Rascals and Caddy’s have been sold, and Coconut’s Beach & Safari Club is changing hands, as prominent Louisville nightclub owner Mark Suna decides “what to do with the next half of my life.”
Terms of the transactions were not disclosed.
Suna, a 38-year-old teetotaler who had been a fixture among area night owls for about 15 years (Lone Star Saloon, Sophie’s, Jock Stop), said he’s burned out and tired of fighting a shift in public opinion against alcohol consumption.
“There’s been a definite downswing in consumption,” he said. “Liquor has become taboo. Some people equate a bar owner with a drug dealer. It’s gone haywire.”
What eventually became Suna’s burden is what the clubs’ new owners describe as a “great business opportunity.”
Bruce Hicks, manager and co-owner of Rascals in the Watterson Towers on Bishop Lane, said: “This is an established business, a sound investment. It is centrally located (near Watterson Expressway’s intersection with Bardstown Road). I fell in love with this place.”
Suna founded Rascals nine years ago on the site of the former Peter Outlaw’s nightclub.
In a business where nightclubs come and go, Hicks said, Rascals has been a mainstay. “It’s sort of a landmark in the business.”
Hicks and business partner Michael Antonelli recently acquired the business. They jointly own John’s Liquors at 13th and Hill streets.
Hicks said Elaine Nunn of V.R. Business Brokers of Louisville put the nightclub deal together for the partners.
Antonelli is also owner of Mike’s Village Cleaners in the Village Square Shopping Center, Middletown.
Hicks said a lunch menu is being added at Rascals to attract workers in the Watterson and nearby office towers. A happy hour, with free buffet, is held 5 p.m. to 8 p.m. Monday through Friday. Recorded top 40 and rhythm-and-blues music is played by request.
Meanwhile, Charles “Bud” Nichols and the Woodcox family of Louisville acquired Caddy’s, which is located at Old Shepherdsville and Poplar Level roads.

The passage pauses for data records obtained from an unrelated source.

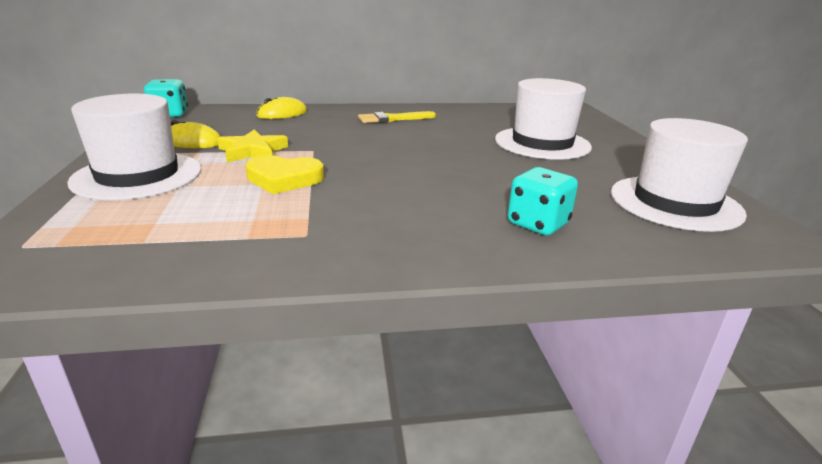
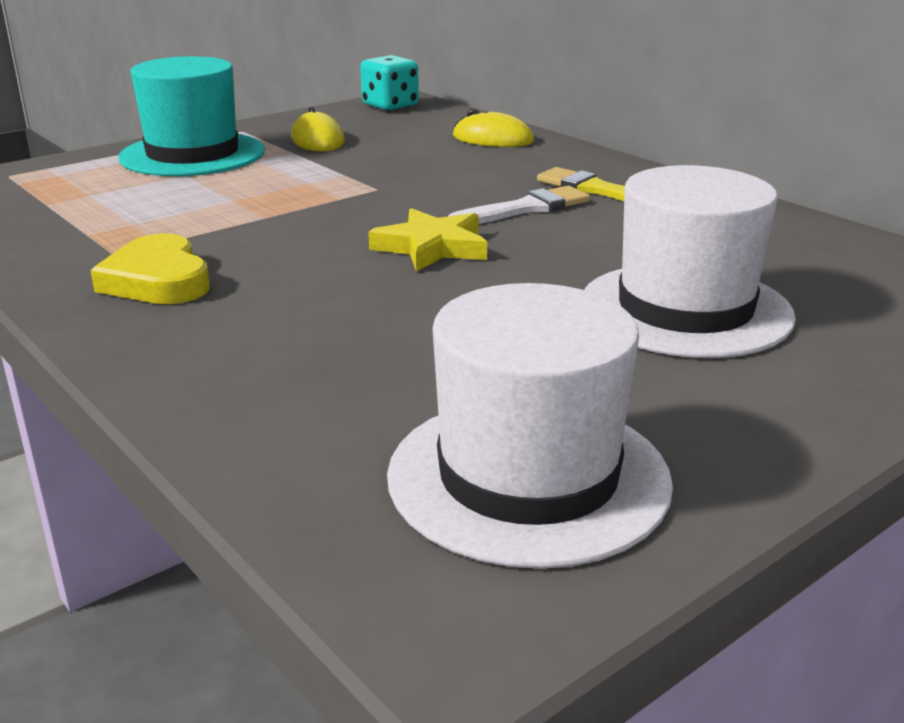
camera: 60 degrees right, 0 degrees up
(138, 175) = (192, 154): white hat -> turquoise hat
(252, 151) = (327, 168): yellow star -> yellow star (432, 247)
(284, 179) = (259, 204): yellow heart -> yellow heart (158, 280)
(395, 134) = (525, 209): none -> white brush
(538, 224) = (278, 367): turquoise dice -> none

They will start managing Coconut’s, 3027 Hunsinger Lane, on Feb. 1, with an option to buy the business, Nichols said. Coconut’s was formerly known as Boomer’s Club Cafe & Deli, which Suna launched in 1989.
Caddy’s, which Suna founded as Mardi Gras in 1986, is located on a five-acre tract with plenty of room for a miniature golf course and volleyball courts that are proposed there within the next year, said Paul Woodcox.
Woodcox said the recent onset of a recession doesn’t bother him in the least.
“People who aren’t spending their money on big-ticket items will spend (modestly) at the bars,” he said. “The best time for the bar business is a recession.”
Nichols said outdoor-benefit concerts are planned this year at Caddy’s. Inside, there is a pub and a larger room that houses a nightclub. Total seating is 300.
The Woodcox family’s principal business is Jericho Painting & Special Coating Co. of Louisville. It is the holding company for Caddy’s.
Nichols has a minority interest in the nightclub.
Woodcox said live entertainment, mostly bands, are planned for Caddy’s and Coconut’s.
“That will be our knockout punch,” he said.
As for Suna, he will remain as a business consultant to Nichols and the Woodcox family. For the long term, he said, he is eyeing the possibility of starting a recycling business. “Paper, plastics, manure, things like that.”
He does not believe he will return to the nightclub business–as he did a decade ago after a hiatus of several months.
He also may launch a new career as an agent, representing an unusual breed of client: The eleven parrots that live with him.
The self-described “Bird Man of Louisville,” he’s training the birds to ride little bicycles, and he donates their talents for outings sponsored by the Dream Factory, an organization that grants the wishes of critically ill children.
“I’d also like to lease out the birds for Broadway shows,” he said.
But he’s in no hurry about switching careers.
“I just want to take it easy for a while,” he said.